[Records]
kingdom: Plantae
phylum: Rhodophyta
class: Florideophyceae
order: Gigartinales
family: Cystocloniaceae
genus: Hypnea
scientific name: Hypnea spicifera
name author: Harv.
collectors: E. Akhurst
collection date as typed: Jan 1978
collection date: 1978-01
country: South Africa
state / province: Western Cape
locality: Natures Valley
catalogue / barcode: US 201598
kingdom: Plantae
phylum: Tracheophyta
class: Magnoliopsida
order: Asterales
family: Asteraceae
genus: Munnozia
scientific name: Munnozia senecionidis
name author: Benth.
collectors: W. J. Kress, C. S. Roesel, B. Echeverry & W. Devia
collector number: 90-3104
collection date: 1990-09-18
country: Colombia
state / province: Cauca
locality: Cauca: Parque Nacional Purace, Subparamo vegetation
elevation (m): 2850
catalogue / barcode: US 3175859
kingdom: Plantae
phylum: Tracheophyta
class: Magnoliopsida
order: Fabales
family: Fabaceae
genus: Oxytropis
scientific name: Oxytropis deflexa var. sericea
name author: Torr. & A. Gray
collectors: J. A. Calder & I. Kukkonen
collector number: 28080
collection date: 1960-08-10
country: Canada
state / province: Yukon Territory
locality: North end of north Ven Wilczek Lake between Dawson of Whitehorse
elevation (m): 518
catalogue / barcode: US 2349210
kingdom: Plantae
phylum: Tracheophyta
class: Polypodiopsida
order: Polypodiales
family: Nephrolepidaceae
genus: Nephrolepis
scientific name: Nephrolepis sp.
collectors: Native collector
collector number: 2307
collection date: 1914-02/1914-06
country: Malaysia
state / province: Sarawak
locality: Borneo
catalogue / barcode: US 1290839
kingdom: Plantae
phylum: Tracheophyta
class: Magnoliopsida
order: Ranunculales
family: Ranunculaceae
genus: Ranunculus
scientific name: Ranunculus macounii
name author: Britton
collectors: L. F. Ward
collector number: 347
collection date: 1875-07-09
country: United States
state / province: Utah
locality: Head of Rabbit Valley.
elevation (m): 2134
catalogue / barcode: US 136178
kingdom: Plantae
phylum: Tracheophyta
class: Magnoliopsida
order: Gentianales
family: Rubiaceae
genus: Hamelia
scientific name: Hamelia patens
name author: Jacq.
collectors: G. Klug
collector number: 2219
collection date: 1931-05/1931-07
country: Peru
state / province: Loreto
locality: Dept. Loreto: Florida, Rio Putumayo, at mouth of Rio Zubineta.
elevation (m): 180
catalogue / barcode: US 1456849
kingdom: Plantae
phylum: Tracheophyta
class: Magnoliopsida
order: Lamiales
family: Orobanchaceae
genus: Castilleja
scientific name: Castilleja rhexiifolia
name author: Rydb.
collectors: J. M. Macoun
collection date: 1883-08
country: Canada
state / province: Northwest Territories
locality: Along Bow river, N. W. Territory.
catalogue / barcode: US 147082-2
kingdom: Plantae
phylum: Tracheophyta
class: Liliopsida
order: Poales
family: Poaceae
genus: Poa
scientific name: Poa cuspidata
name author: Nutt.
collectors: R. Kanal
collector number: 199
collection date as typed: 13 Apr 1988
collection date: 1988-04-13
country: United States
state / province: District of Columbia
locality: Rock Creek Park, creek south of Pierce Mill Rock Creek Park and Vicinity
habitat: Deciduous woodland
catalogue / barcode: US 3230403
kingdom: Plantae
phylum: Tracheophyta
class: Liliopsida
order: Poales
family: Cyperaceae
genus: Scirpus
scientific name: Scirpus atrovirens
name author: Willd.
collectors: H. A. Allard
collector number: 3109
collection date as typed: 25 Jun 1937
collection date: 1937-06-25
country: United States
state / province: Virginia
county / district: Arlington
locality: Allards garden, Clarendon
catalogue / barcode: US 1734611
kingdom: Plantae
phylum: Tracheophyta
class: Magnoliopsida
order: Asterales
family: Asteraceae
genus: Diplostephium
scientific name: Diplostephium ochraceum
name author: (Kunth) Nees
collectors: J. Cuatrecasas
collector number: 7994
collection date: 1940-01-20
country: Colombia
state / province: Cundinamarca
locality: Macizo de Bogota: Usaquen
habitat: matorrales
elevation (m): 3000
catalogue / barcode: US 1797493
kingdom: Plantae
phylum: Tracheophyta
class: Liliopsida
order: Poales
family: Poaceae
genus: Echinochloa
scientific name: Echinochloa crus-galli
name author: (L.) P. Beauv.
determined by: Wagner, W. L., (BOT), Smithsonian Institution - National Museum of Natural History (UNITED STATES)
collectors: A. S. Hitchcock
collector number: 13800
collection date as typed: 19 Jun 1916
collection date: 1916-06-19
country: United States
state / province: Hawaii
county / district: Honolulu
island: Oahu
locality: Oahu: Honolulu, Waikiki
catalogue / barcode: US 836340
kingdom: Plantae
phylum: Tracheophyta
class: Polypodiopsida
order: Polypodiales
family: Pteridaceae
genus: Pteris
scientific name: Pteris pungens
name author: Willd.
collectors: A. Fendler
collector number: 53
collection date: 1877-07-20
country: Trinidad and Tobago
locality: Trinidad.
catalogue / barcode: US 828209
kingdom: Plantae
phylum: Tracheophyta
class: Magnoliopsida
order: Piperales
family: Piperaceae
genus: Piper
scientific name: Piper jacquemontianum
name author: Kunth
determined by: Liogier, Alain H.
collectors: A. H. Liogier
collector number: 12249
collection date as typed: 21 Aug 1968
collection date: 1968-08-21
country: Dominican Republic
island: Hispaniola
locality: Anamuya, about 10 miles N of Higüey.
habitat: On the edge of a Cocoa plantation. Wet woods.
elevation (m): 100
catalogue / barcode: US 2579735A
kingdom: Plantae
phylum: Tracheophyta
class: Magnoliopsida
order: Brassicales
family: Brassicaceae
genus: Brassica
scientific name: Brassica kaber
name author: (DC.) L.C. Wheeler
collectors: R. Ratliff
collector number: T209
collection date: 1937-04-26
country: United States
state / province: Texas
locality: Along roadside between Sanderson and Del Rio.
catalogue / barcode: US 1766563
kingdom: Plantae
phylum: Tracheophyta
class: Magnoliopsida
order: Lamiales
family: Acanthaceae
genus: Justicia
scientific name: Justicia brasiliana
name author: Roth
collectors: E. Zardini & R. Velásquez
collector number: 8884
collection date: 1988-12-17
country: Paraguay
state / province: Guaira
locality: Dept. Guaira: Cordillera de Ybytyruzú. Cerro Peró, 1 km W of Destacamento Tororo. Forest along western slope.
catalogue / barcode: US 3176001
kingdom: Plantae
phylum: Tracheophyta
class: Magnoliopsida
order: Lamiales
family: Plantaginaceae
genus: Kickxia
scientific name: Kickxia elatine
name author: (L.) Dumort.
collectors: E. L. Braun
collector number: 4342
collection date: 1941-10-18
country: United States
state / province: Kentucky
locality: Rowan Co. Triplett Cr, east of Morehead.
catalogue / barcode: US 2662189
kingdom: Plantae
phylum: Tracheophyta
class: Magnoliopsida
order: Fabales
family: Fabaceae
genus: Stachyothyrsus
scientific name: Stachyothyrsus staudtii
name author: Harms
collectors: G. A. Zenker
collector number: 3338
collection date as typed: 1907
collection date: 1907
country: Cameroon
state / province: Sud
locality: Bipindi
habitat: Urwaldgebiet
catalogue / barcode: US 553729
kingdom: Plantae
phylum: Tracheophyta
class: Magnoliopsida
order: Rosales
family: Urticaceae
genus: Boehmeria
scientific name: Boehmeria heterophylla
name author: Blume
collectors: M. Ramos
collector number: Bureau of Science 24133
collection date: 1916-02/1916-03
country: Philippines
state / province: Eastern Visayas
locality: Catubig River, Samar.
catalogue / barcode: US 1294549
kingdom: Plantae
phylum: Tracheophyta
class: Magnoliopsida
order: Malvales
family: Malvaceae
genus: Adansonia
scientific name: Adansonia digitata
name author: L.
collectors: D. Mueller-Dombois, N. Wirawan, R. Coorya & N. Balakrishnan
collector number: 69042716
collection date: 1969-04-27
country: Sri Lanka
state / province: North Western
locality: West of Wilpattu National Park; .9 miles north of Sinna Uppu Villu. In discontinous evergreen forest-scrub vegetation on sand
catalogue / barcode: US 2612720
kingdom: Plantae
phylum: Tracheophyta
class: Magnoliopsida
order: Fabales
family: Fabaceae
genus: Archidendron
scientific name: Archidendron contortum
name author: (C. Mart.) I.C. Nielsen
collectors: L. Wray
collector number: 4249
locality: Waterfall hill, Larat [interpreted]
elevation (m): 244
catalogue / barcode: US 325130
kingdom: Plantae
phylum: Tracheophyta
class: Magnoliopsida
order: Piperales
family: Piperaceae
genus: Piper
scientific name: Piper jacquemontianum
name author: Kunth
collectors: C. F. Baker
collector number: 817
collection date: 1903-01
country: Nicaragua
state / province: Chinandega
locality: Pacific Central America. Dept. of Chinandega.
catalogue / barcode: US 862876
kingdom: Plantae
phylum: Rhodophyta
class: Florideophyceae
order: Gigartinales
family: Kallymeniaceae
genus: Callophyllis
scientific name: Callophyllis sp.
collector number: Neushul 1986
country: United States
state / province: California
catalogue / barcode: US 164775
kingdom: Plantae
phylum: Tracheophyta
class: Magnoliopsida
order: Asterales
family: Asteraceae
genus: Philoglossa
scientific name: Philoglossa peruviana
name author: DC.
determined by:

[Task requirements]
Print the lines without any changes, beginning with the first line of the records and continuing through the line containing "collector number: 2307".

[Solution]
kingdom: Plantae
phylum: Rhodophyta
class: Florideophyceae
order: Gigartinales
family: Cystocloniaceae
genus: Hypnea
scientific name: Hypnea spicifera
name author: Harv.
collectors: E. Akhurst
collection date as typed: Jan 1978
collection date: 1978-01
country: South Africa
state / province: Western Cape
locality: Natures Valley
catalogue / barcode: US 201598
kingdom: Plantae
phylum: Tracheophyta
class: Magnoliopsida
order: Asterales
family: Asteraceae
genus: Munnozia
scientific name: Munnozia senecionidis
name author: Benth.
collectors: W. J. Kress, C. S. Roesel, B. Echeverry & W. Devia
collector number: 90-3104
collection date: 1990-09-18
country: Colombia
state / province: Cauca
locality: Cauca: Parque Nacional Purace, Subparamo vegetation
elevation (m): 2850
catalogue / barcode: US 3175859
kingdom: Plantae
phylum: Tracheophyta
class: Magnoliopsida
order: Fabales
family: Fabaceae
genus: Oxytropis
scientific name: Oxytropis deflexa var. sericea
name author: Torr. & A. Gray
collectors: J. A. Calder & I. Kukkonen
collector number: 28080
collection date: 1960-08-10
country: Canada
state / province: Yukon Territory
locality: North end of north Ven Wilczek Lake between Dawson of Whitehorse
elevation (m): 518
catalogue / barcode: US 2349210
kingdom: Plantae
phylum: Tracheophyta
class: Polypodiopsida
order: Polypodiales
family: Nephrolepidaceae
genus: Nephrolepis
scientific name: Nephrolepis sp.
collectors: Native collector
collector number: 2307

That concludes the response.